Median home price $360,000
One-year change -11.66%
Since market peak -18.07%

West Roxbury is like Boston’s secret suburban arm. Instead of triple-deckers, there are sidewalk blocks of single-family homes with backyards. The city schools have been a bugaboo for some, but homes have moved rapidly and continue to do so—selling in 77 days, on average. Centre Street has a library, a YMCA, solid restaurants, and a supermarket, allowing families to run errands on foot and limit themselves to a single car (and car payment). Longer-term, broader cultural shifts toward greater civic engagement and shorter commutes should help propel this neighborhood’s popularity. Look for three-bedroom houses in the $300,000s near the Brookline or Dedham line; large Victorians on Bellevue Hill sell for $700,000 and up.

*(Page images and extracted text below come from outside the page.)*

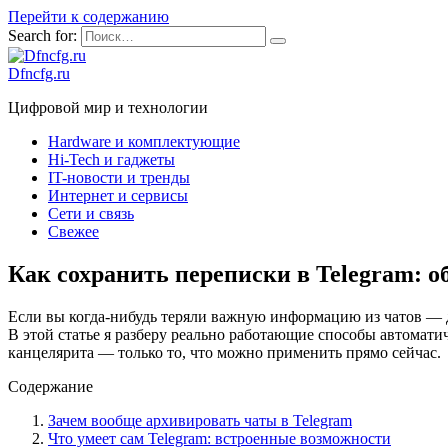
Перейти к содержанию
Search for:
Dfncfg.ru
Цифровой мир и технологии
Hardware и комплектующие
Hi-Tech и гаджеты
IT-новости и тренды
Интернет и сервисы
Сети и связь
Свежее
Как сохранить переписки в Telegram: о
Если вы когда-нибудь теряли важную информацию из чатов — д
В этой статье я разберу реально работающие способы автомати
канцелярита — только то, что можно применить прямо сейчас.
Содержание
Зачем вообще архивировать чаты в Telegram
Что умеет сам Telegram: встроенные возможности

These days there are, as one luxury broker puts it, “uncommon values” to be had in some of Boston’s poshest addresses, with Realtors singling out the Ritz Residences, the InterContinental, Battery Wharf, and the South End’s Bryant on Columbus as particularly ripe for bargains. (Unfinished projects like the Clarendon and the W Hotel Residences, on the other hand, are still publicly asking top dollar.) One broker predicted the Mandarin Oriental condos, which sold out at a record-setting $1,500-plus per square foot preconstruction, may eventually go for reasonable rates, given the number of owners already looking to sell. Other developers are throwing in parking spaces, scuttling closing fees, and picking up the tab on a year’s worth of condo dues (for instance, at Southie’s eco-friendly Macallen Building). One note: With few new projects getting financed, now is the time to strike, as constrained supply could put an end to further price sliding.

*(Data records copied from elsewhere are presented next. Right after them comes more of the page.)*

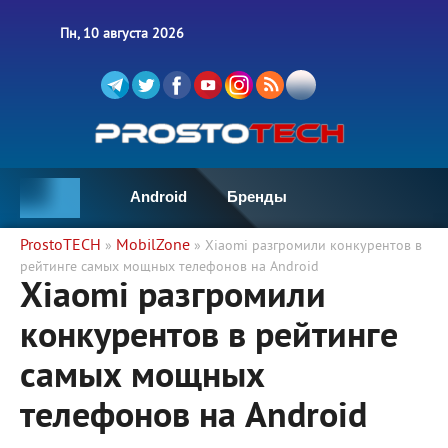
Пн, 10 августа 2026
Android
Бренды
ProstoTECH
MobilZone
»
» Xiaomi разгромили конкурентов в
рейтинге самых мощных телефонов на Android
Xiaomi разгромили
конкурентов в рейтинге
самых мощных
телефонов на Android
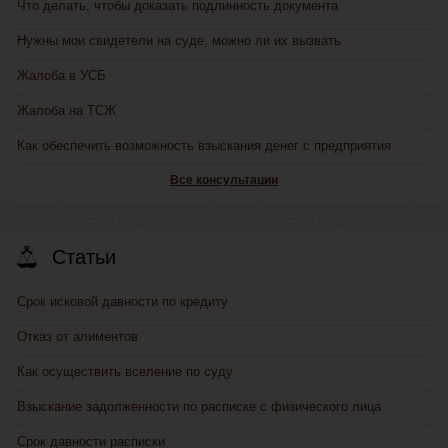
Что делать, чтобы доказать подлинность документа
Нужны мои свидетели на суде, можно ли их вызвать
Жалоба в УСБ
Жалоба на ТСЖ
Как обеспечить возможность взыскания денег с предприятия
Все консультации
Статьи
Срок исковой давности по кредиту
Отказ от алиментов
Как осуществить вселение по суду
Взыскание задолженности по расписке с физического лица
Срок давности расписки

If you’ve dreamed of more breathing room—or simply a view that’s not of your neighbor—you’ll find it here.

Median home price $350,000
One-year change -10.83%
Since market peak -15.69%

Easton’s imposing civic buildings designed by H. H. Richardson (of Trinity Church fame) come courtesy of the Ames family, whose iron-bladed shovel laid miles of Union Pacific rail. The appetite for historic preservation still runs high in Easton, which has long socked away land for conservation. All those attributes, plus strong schools and access to Routes 495 and 24, gave Easton a good run-up in home values during the first half of this decade, but today there’s a fair amount of inventory. Still, buying here won’t necessarily push you into jumbo-loan territory. A nice Colonial on 2 acres, for example, is being offered in the $400,000s.

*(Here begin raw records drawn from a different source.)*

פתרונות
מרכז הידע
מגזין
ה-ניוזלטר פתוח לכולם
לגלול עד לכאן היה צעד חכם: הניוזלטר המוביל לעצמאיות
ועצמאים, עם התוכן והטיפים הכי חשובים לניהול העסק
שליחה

Median home price $453,500
One-year change -8.57%
Since market peak -13.11%

Along the sun-dappled, clam shack–speckled drive that is Route 1A, it’s hard to tell where Wenham begins and Hamilton ends. For Wenham, that’s a boon. The twin towns share a school system, library, and recreation department, as well as a commercial district along their border. But Wenham’s median home price reflects a roughly $50,000 discount from tonier Hamilton’s, making it a smart buy. The state has studied merging the towns into a single municipality (Wenhamilton?), and if it ever pursues such a move, Wenham’s values will be the ones to benefit.

Median home price $420,000
One-year change -15.75%
Since market peak -18.45%

The longer commute to Boston, the fire sale going on in nearby Lowell, and a general oversupply of four-bedroom, recent-vintage Colonials have softened the market, but it’s temporary: While generating some of the fastest growth rates in eastern Massachusetts, the town clamped down on residential permitting a little over a decade ago. Businesses love Westford because it charges them the same as the residential tax rate, and the jobs created by the likes of Puma and IBM can only spell good things for home values in the long term. Appealing traces of Westford’s rural roots can be found in its farm stands, historic clapboard houses, and Apple Blossom Festival, held each spring. The Nabnasset Lake area is the best bet for finding starter homes under $400,000.